Annes, Horton and Smith aimed to use a zinc-chelating agent, which will bond to zinc wherever it runs into it, to deliver a drug to zinc-loving cells, but first they needed to see whether the chelating agent itself would accumulate in beta cells. After initial lab tests showed it did, they attached a beta-cell regenerating drug to the zinc-chelating agent, and found that the drug would also build up in beta cells in a lab dish.

The team also showed that its zinc-chelation approach amassed more of the drug in beta cells than other cell types. When the drug was administered to rat cells, including beta cells, in a dish, the beta cells regenerated about 250 percent more than other cell types. The effect was smaller but still present in human cells in a dish: Beta cells replicated about 130 percent more than nonbeta cells over the course of the experiment.

That’s not to say that a treatment is around the corner, the researchers caution. “This is the first demonstration of a selectively delivered replication molecule in beta cells,” Annes said, and “it’s not sufficient for therapeutic applications.” But the team believes the approach could one day lead to treatments if they can improve its beta-cell selectivity. 

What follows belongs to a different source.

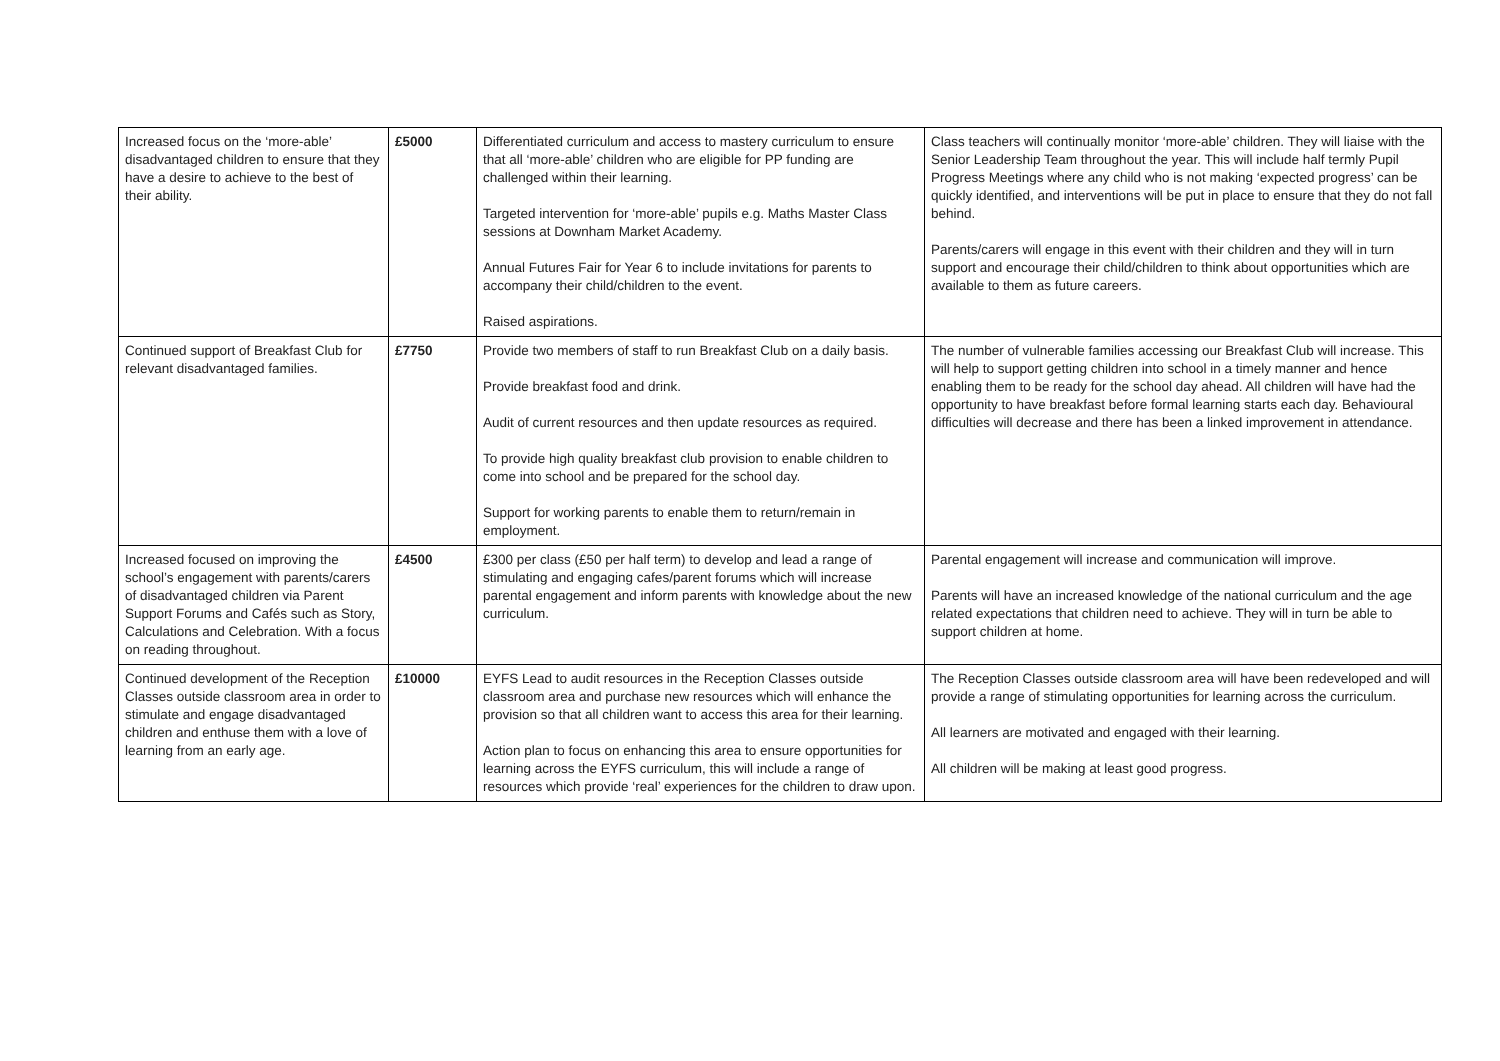| Increased focus on the ‘more-able’ disadvantaged children to ensure that they have a desire to achieve to the best of their ability. | £5000 | Differentiated curriculum and access to mastery curriculum to ensure that all ‘more-able’ children who are eligible for PP funding are challenged within their learning. Targeted intervention for ‘more-able’ pupils e.g. Maths Master Class sessions at Downham Market Academy. Annual Futures Fair for Year 6 to include invitations for parents to accompany their child/children to the event. Raised aspirations. | Class teachers will continually monitor ‘more-able’ children. They will liaise with the Senior Leadership Team throughout the year. This will include half termly Pupil Progress Meetings where any child who is not making ‘expected progress’ can be quickly identified, and interventions will be put in place to ensure that they do not fall behind. Parents/carers will engage in this event with their children and they will in turn support and encourage their child/children to think about opportunities which are available to them as future careers. |
| Continued support of Breakfast Club for relevant disadvantaged families. | £7750 | Provide two members of staff to run Breakfast Club on a daily basis. Provide breakfast food and drink. Audit of current resources and then update resources as required. To provide high quality breakfast club provision to enable children to come into school and be prepared for the school day. Support for working parents to enable them to return/remain in employment. | The number of vulnerable families accessing our Breakfast Club will increase. This will help to support getting children into school in a timely manner and hence enabling them to be ready for the school day ahead. All children will have had the opportunity to have breakfast before formal learning starts each day. Behavioural difficulties will decrease and there has been a linked improvement in attendance. |
| Increased focused on improving the school’s engagement with parents/carers of disadvantaged children via Parent Support Forums and Cafés such as Story, Calculations and Celebration. With a focus on reading throughout. | £4500 | £300 per class (£50 per half term) to develop and lead a range of stimulating and engaging cafes/parent forums which will increase parental engagement and inform parents with knowledge about the new curriculum. | Parental engagement will increase and communication will improve. Parents will have an increased knowledge of the national curriculum and the age related expectations that children need to achieve. They will in turn be able to support children at home. |
| Continued development of the Reception Classes outside classroom area in order to stimulate and engage disadvantaged children and enthuse them with a love of learning from an early age. | £10000 | EYFS Lead to audit resources in the Reception Classes outside classroom area and purchase new resources which will enhance the provision so that all children want to access this area for their learning. Action plan to focus on enhancing this area to ensure opportunities for learning across the EYFS curriculum, this will include a range of resources which provide ‘real’ experiences for the children to draw upon. | The Reception Classes outside classroom area will have been redeveloped and will provide a range of stimulating opportunities for learning across the curriculum. All learners are motivated and engaged with their learning. All children will be making at least good progress. |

Annes is a member of Stanford Bio-X, the Stanford Maternal & Child Health Research Institute, the Stanford Cancer Institute and Stanford ChEM-H.

Other Stanford authors are Smith; postdoctoral scholars Paul Allegretti, PhD, and Sooyeon Lee, PhD; and graduate student Hannah Moeller. 

The study was funded by the ChEM-H Chemistry/Biology Interface Predoctoral Training Program, Stanford Bio-X, a Stanford interdisciplinary graduate fellowship, the Friedenrich Diabetes Fund and the National Institutes of Health (grants T32DK007217, T32GM113854, UL1TR001085, R01DK101530 and P30DK116074).

Stanford’s departments of Medicine and of Chemistry also supported the work.